Association of nonselective β blockers with the development of hepatocellular carcinoma in liver cirrhosis: a meta-analysis.

[INTRODUCTION AND OBJECTIVES] Nonselective β blockers (NSBBs) may be involved in reducing gut-derived inflammation and intrahepatic inflammation to prevent hepatocellular carcinoma (HCC). This study aimed to systematically investigate their association.

[MATERIALS AND METHODS] PubMed, EMBASE, and Cochrane Library databases were searched to identify all relevant studies evaluating the association of NSBBs with HCC in liver cirrhosis patients. Sensitivity analyses were performed to explore potential sources of heterogeneity. Risk ratios (RRs) and hazard ratios (HRs) were pooled. Subgroup meta-analyses were performed according to the study design, regions, type of NSBBs, and indications of NSBBs.
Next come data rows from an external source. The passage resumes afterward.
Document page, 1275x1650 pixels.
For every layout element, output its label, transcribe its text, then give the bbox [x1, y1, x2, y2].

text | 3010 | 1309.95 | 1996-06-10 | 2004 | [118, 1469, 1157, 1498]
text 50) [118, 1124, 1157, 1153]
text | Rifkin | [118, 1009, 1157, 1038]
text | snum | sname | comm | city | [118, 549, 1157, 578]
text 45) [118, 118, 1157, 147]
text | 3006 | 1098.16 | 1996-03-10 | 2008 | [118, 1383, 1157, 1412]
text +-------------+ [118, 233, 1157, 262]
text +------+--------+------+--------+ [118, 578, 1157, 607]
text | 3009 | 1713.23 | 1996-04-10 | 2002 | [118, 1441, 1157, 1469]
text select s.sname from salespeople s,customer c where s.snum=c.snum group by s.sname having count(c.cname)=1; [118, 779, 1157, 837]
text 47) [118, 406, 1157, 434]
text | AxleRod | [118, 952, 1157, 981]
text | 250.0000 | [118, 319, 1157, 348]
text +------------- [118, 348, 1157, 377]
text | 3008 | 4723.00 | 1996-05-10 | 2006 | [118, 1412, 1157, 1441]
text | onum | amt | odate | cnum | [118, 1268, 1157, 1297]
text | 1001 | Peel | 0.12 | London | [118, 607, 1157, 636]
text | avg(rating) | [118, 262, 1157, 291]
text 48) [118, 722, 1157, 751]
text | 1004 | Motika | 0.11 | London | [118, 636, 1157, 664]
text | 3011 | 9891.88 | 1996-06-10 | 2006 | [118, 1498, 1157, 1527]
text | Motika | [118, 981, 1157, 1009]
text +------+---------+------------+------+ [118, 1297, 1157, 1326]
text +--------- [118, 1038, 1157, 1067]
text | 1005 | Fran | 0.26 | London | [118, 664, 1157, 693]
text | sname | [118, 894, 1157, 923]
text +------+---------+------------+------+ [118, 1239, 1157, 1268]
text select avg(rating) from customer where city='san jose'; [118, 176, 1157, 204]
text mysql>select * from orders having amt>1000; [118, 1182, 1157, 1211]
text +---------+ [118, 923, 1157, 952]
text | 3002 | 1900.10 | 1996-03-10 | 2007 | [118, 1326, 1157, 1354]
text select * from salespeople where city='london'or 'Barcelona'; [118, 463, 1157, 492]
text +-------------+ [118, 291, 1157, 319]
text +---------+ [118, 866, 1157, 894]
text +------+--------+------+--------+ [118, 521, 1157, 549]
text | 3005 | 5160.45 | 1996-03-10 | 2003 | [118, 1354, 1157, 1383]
[RESULTS] Twenty-four studies were finally included. Overall meta-analyses demonstrated that NSBBs were associated with a significantly reduced risk of HCC development in liver cirrhosis patients (RR=0.86; P = 0.048). Sensitivity analysis did not find the source of heterogeneity. Subgroup analyses based on adjusted cohort studies with propensity-score matching (RR=0.85; P = 0.01) and multivariable regression model (HR=0.66; P < 0.00001), studies performed in America (RR=0.83; P = 0.007) and Europe (RR=0.72; P = 0.05), studies included patients receiving carvedilol (RR=0.72; P < 0.00001), nadolol (RR=0.86; P < 0.0001), and propranolol with dosage > 40 mg (RR=0.28; P < 0.00001) or follow-up duration < 20 months (RR=0.38; P = 0.04) demonstrated that NSBBs significantly decrease the risk of developing HCC in liver cirrhosis patients. However, studies included patients receiving primary or secondary prophylaxis of variceal bleeding did not reveal the protective effect of NSBBs on HCC.

[CONCLUSIONS] NSBBs may play a role in preventing the occurrence of HCC in liver cirrhosis patients. Future research should focus on risk stratification and monitoring protocols to advance personalized prevention.